Fields's entire persona was, like the age of quick-cons that inspired it, one of a shifty demeanour inflated by words, so it wasn't until talkies arrived that he enjoyed his first real film successes. In a series of shorts he wrote and starred in during the early Thirties, Fields perfected the personality he'd worked on throughout his burlesque career - a hucksterish self-promoter in search of whatever immediate gratification he can get.

He showed up as anybody from a thug-like dentist who prefers telling golf tales to torturing patients, to the immortal bond-forger, Effingham Bellweather, wanted by the law for "Eating spaghetti in public. Using hard words in a speakeasy", and even "Revealing the facts of life to an Indian". It's a sneaky world, and some people just happen to be better at it than others.

By the time Fields finished his most successful films (from the brilliant It's A Gift! in 1934 to The Bank Dick in 1940), he was already in his late fifties.

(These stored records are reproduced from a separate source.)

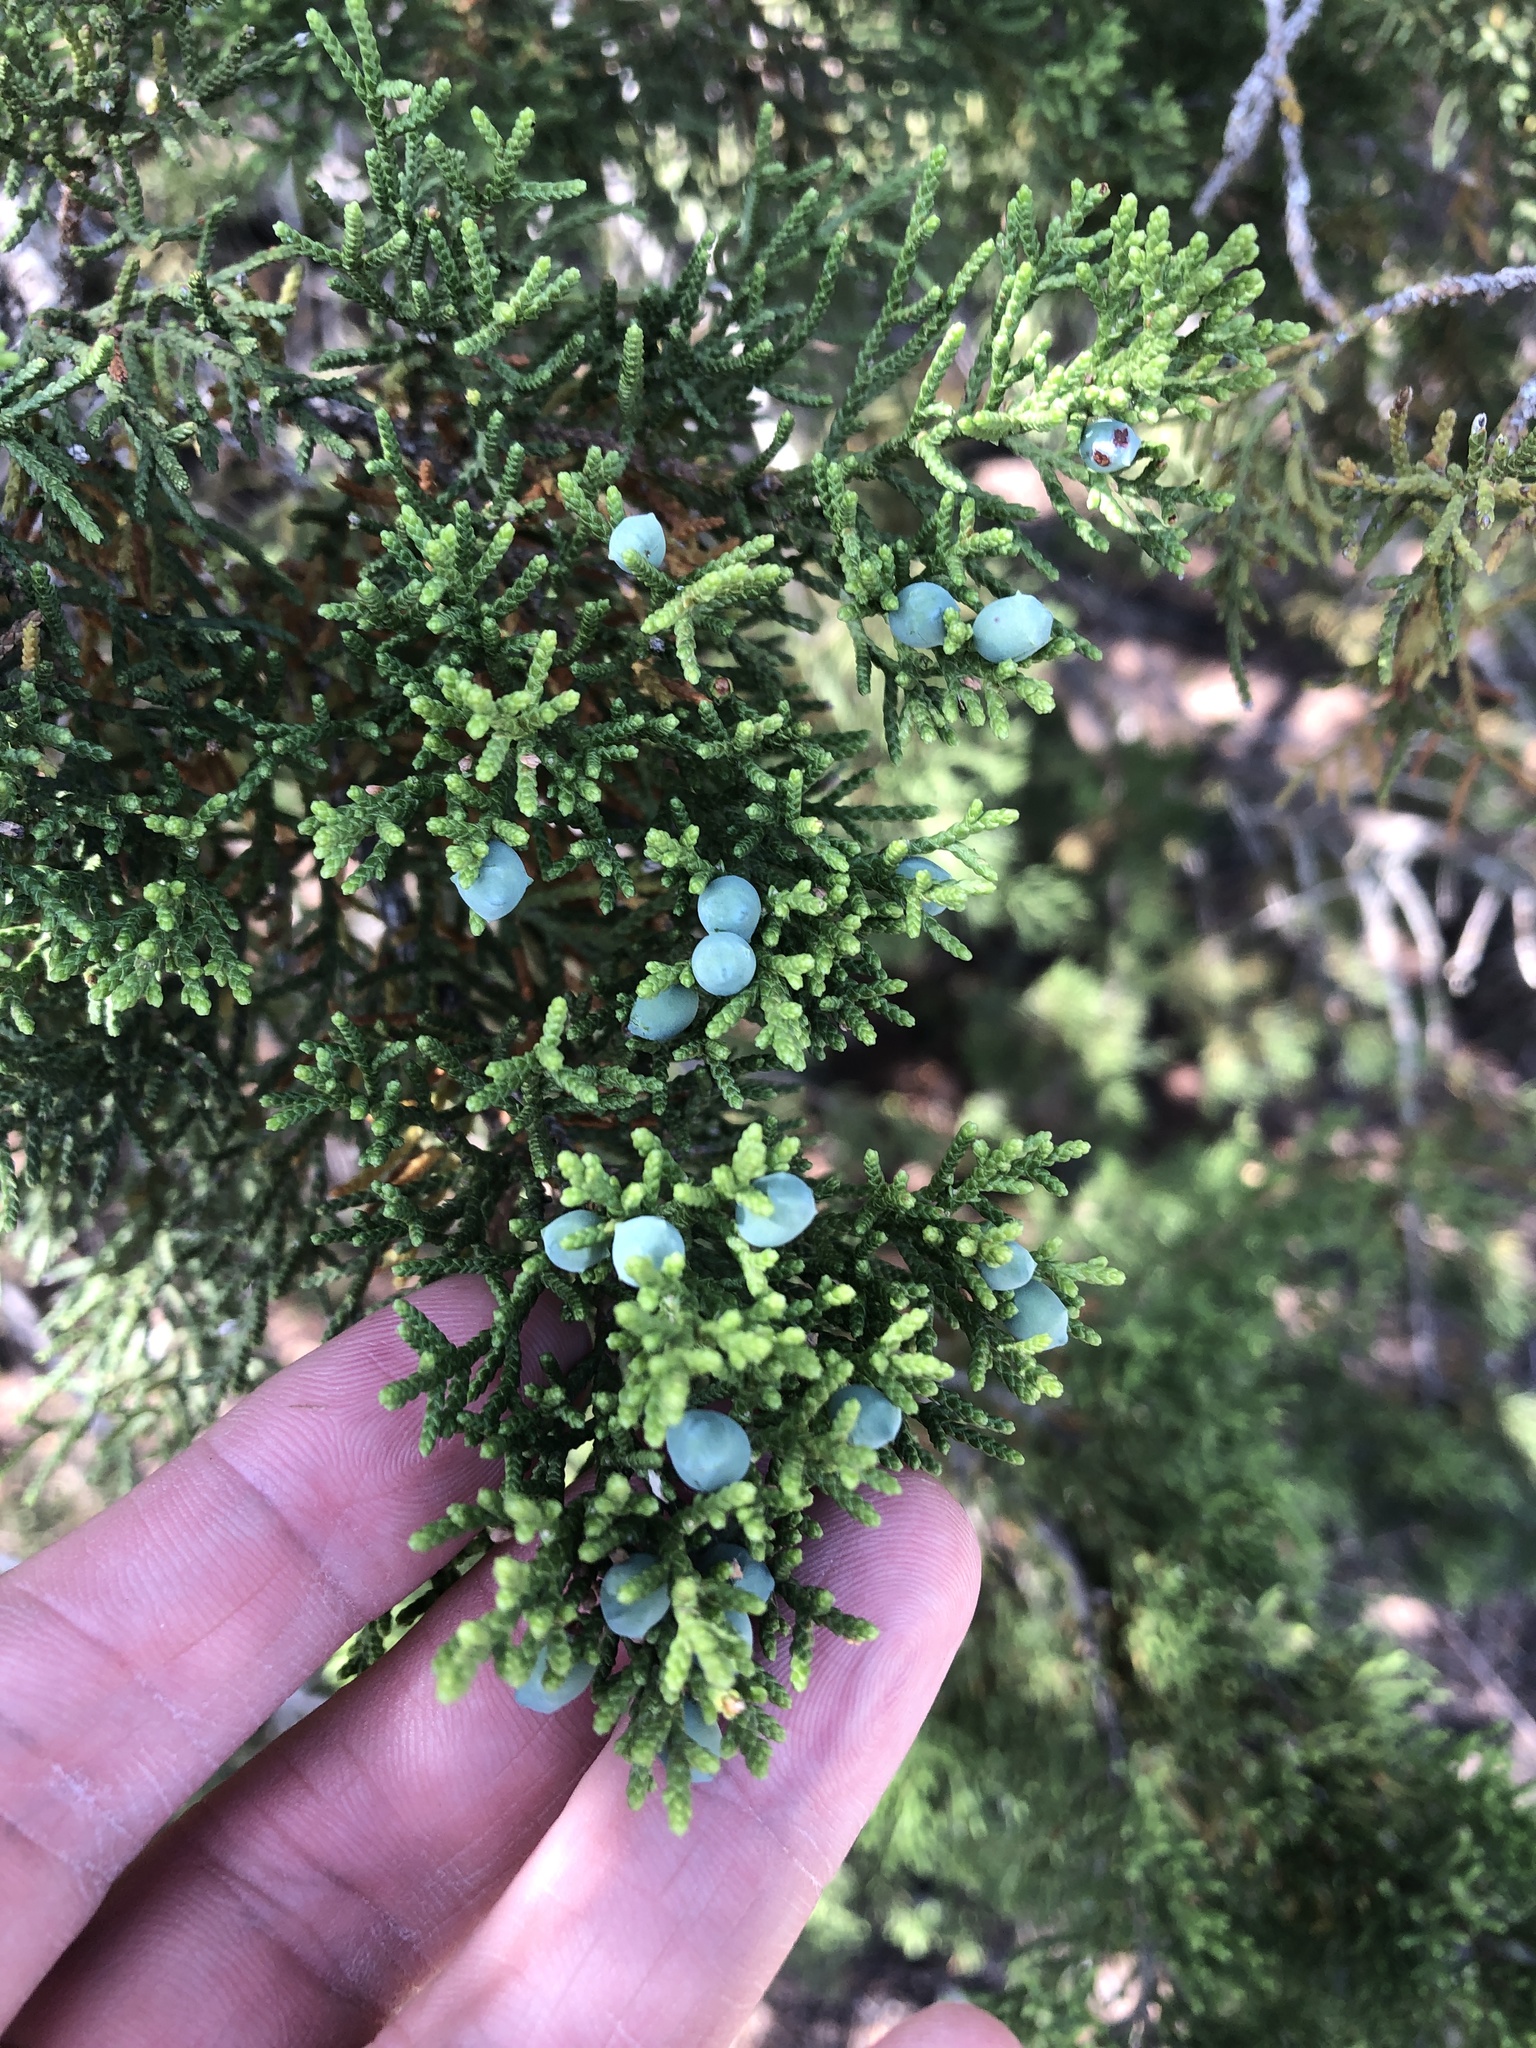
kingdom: Plantae
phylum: Tracheophyta
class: Pinopsida
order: Pinales
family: Cupressaceae
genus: Juniperus
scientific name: Juniperus ashei
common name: Mexican juniper
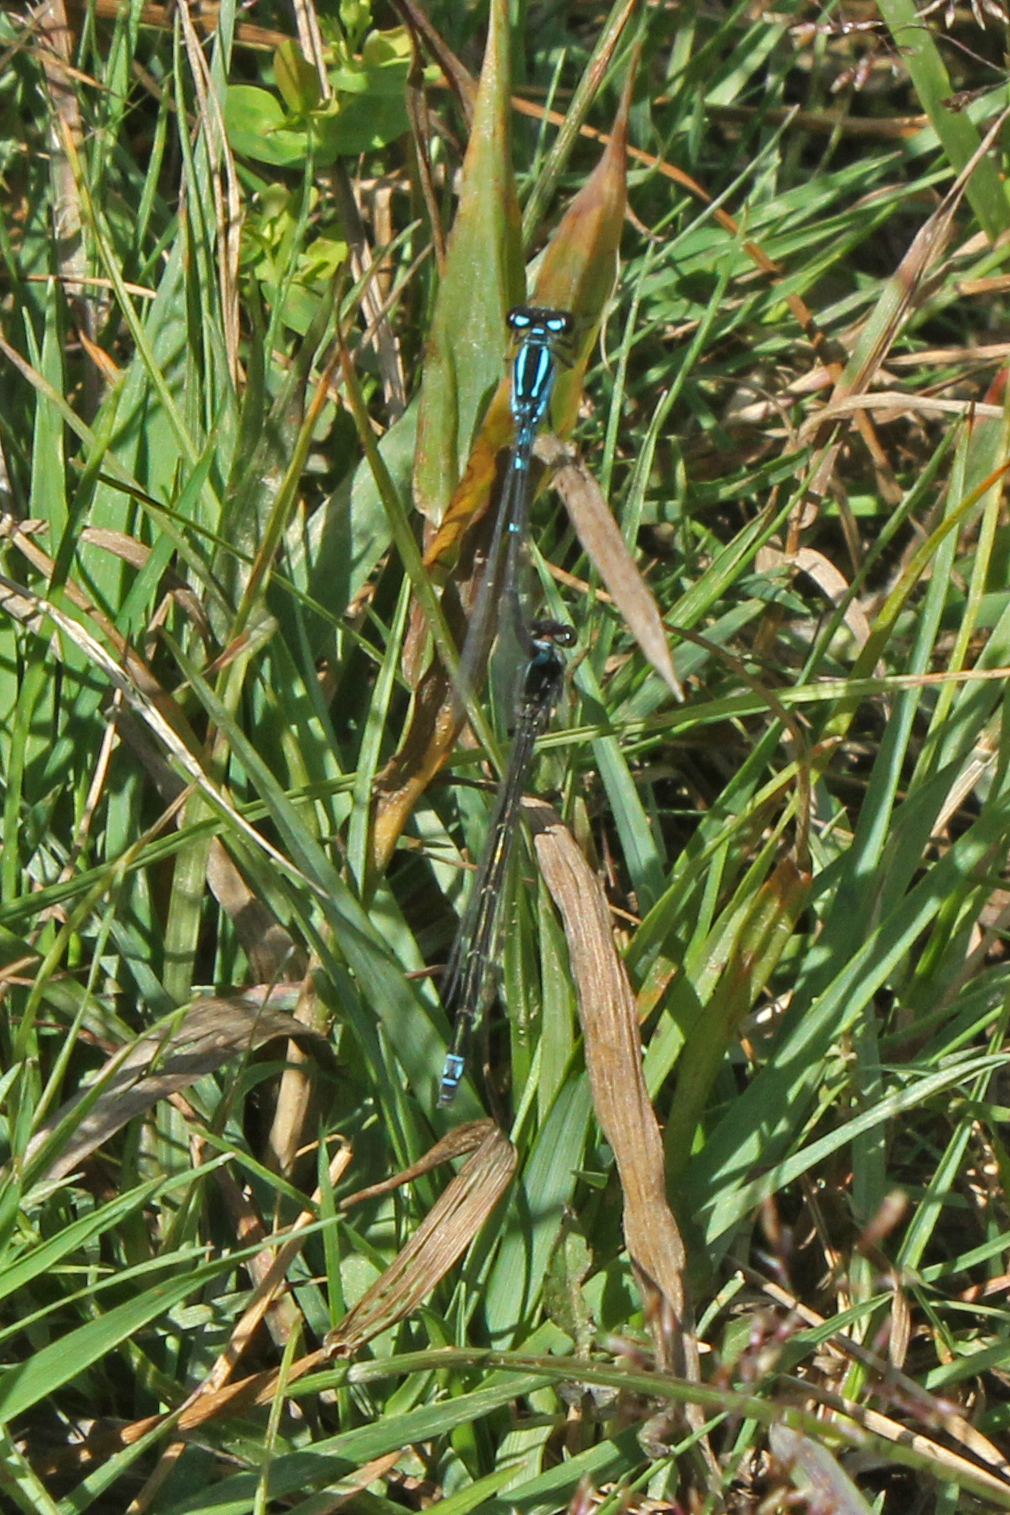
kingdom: Animalia
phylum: Arthropoda
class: Insecta
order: Odonata
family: Coenagrionidae
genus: Enallagma
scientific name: Enallagma geminatum
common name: Skimming bluet
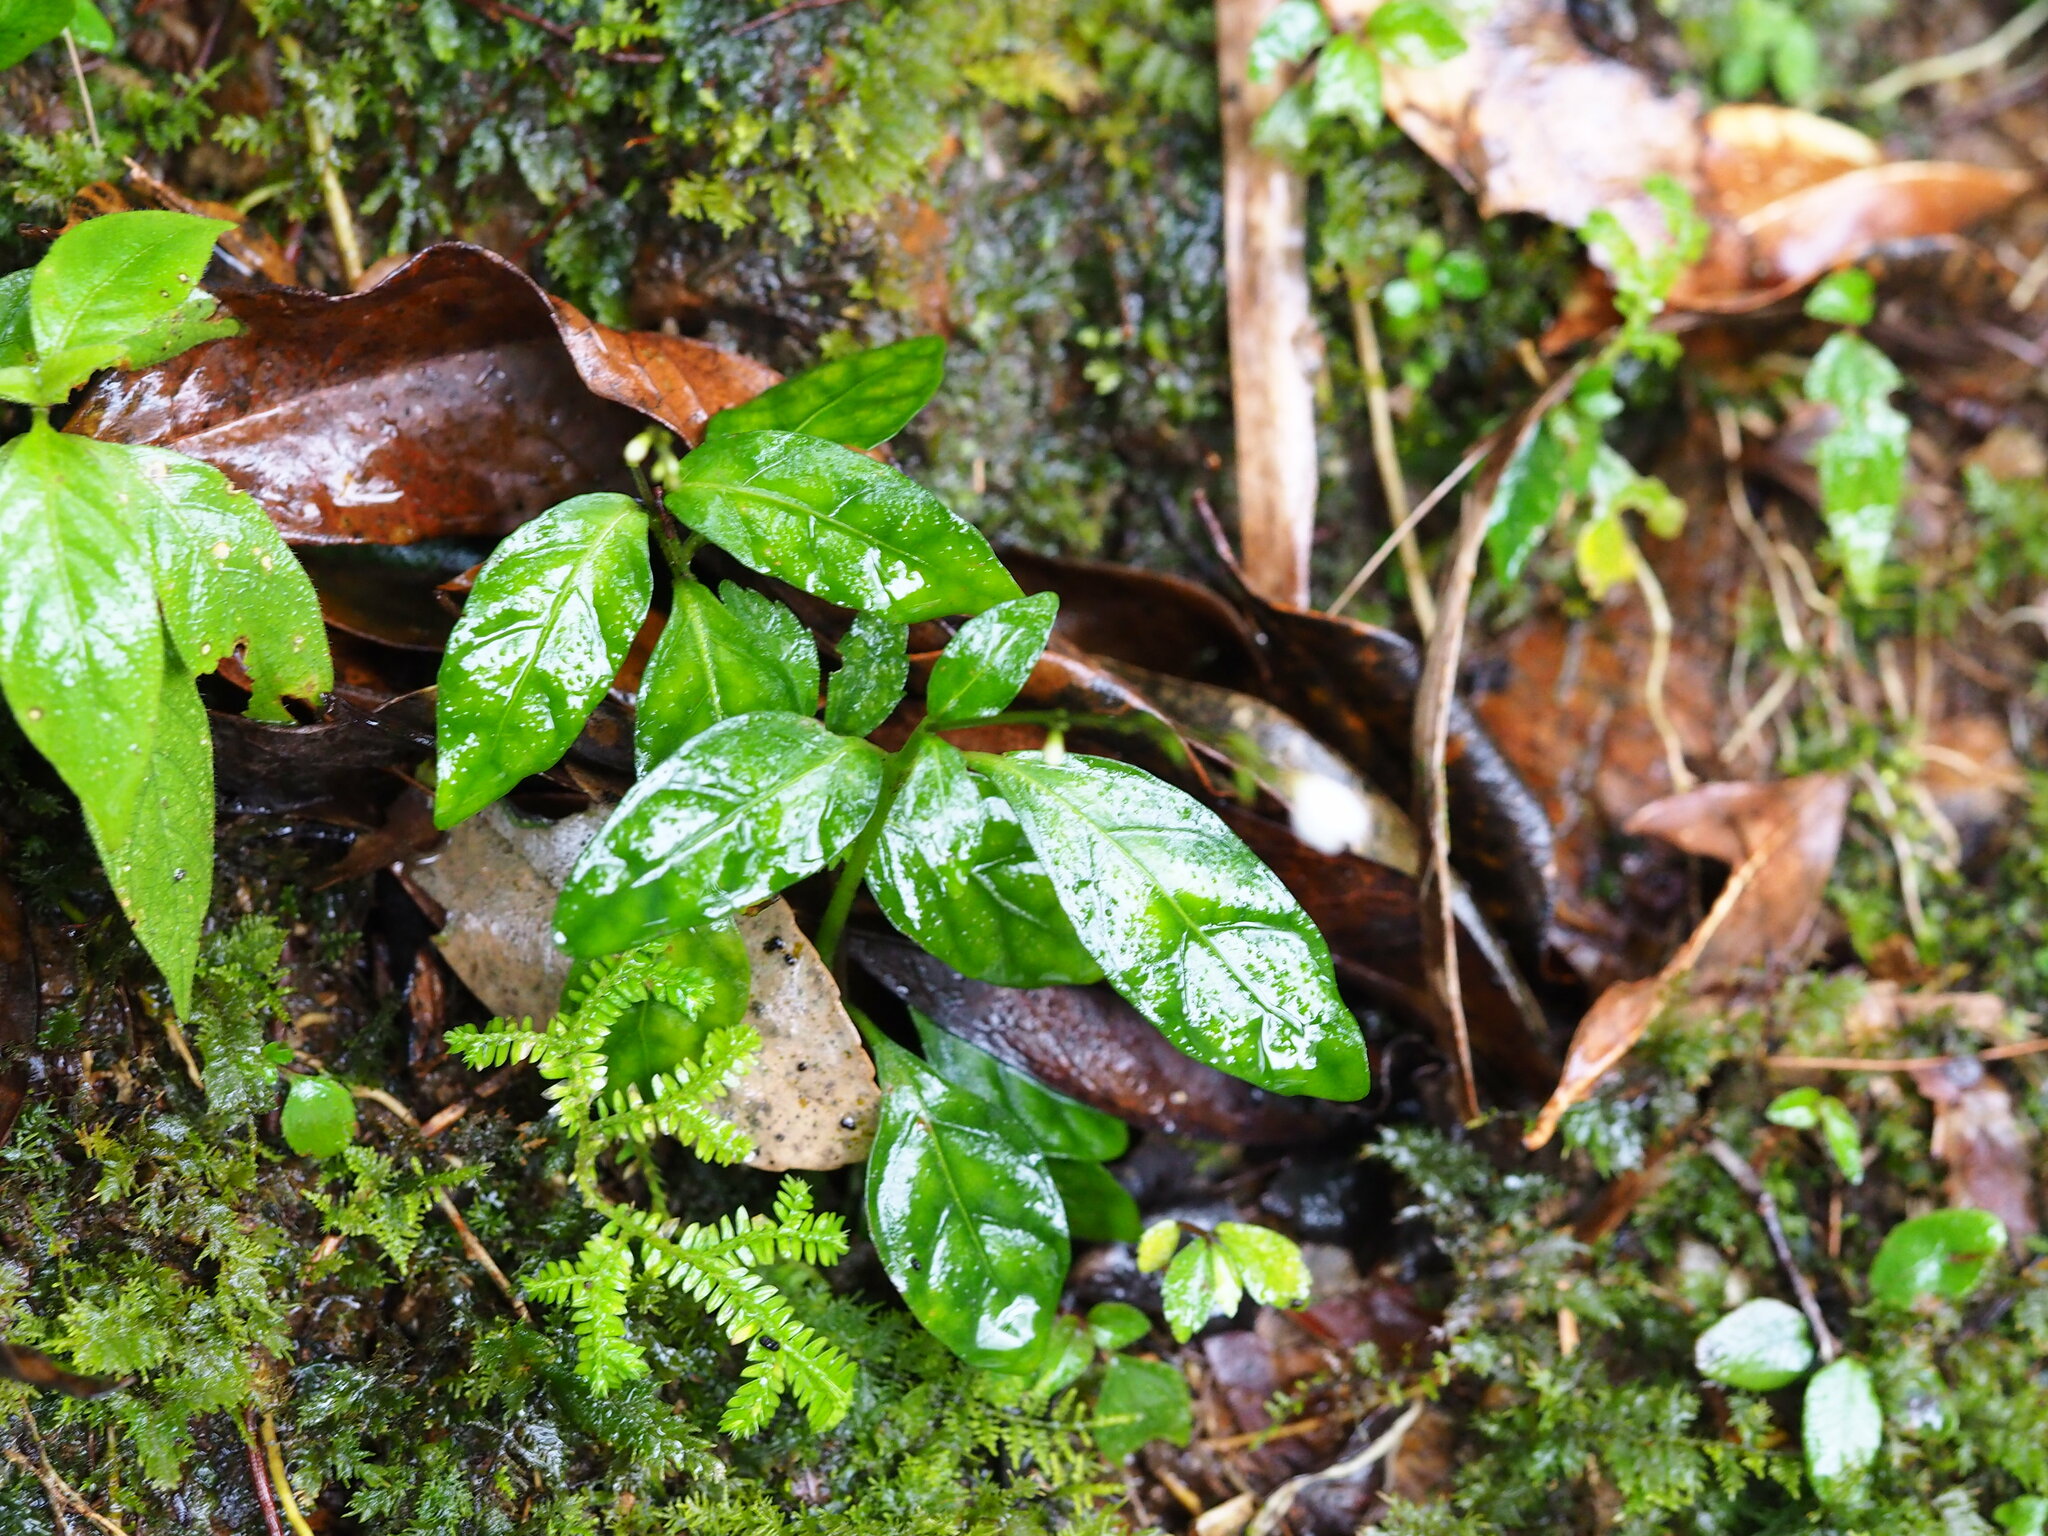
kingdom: Plantae
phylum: Tracheophyta
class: Magnoliopsida
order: Lamiales
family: Acanthaceae
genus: Codonacanthus
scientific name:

And considering his hard living, his age might as well have been measured in dog years. He spent most of his free time with the likes of John Barrymore, and whatever time was left over, drying out in sanatoriums, where he impatiently awaited the case-load shipments of gin, vermouth and beer smuggled into him each week by his assistant.

"There is no question as to whether whiskey or the dog is man's best friend," Fields once wrote. "Whiskey does not need to be periodically wormed, it does not need to be fed. You have to train a dog. But you never have to train a bottle of grog." Unless of course, the grog trains you instead.

It's the primary argument of Simon Louvish's enthusiastic new biography that Fields perfected only one great work of art in his career, and that was himself. By digging through the comedian's personal scrapbooks and letters, Louvish has done an excellent job both in presenting the age that produced Fields and sorting Fields's own lies from the thinner facts of his strange and selfish life.

There's a lot of data here - transcripts of old burlesque routines, out-takes from films, letters from film censors, and so on - and it sometimes muffles the hearty roar of Fields himself. But in the end, Louvish does prove his basic contention: that Fields's existing films only mark "the tip of a giant iceberg of comedy".

It's hard to imagine any of Fields's best lines being spoken by anybody else, because his comedy was always aimed at himself. No matter how rude he may have been to children, dogs and old women, he played the part of himself like a tired and weatherbeaten man whose self-derogatory gestures and asides suggested that anybody who took him seriously deserved whatever they got.

In the paradigmatic words of Larson E Whipsnade (president and general manager of Whipsnade's Circus Giganticus): "As my grandfather said before they sprung the trap: `You can't cheat an honest man. Never give a sucker an even break or smarten up a chump. Step this way, folks, the Big Show is about to begin' ... "

So step right up. And don't be a chump.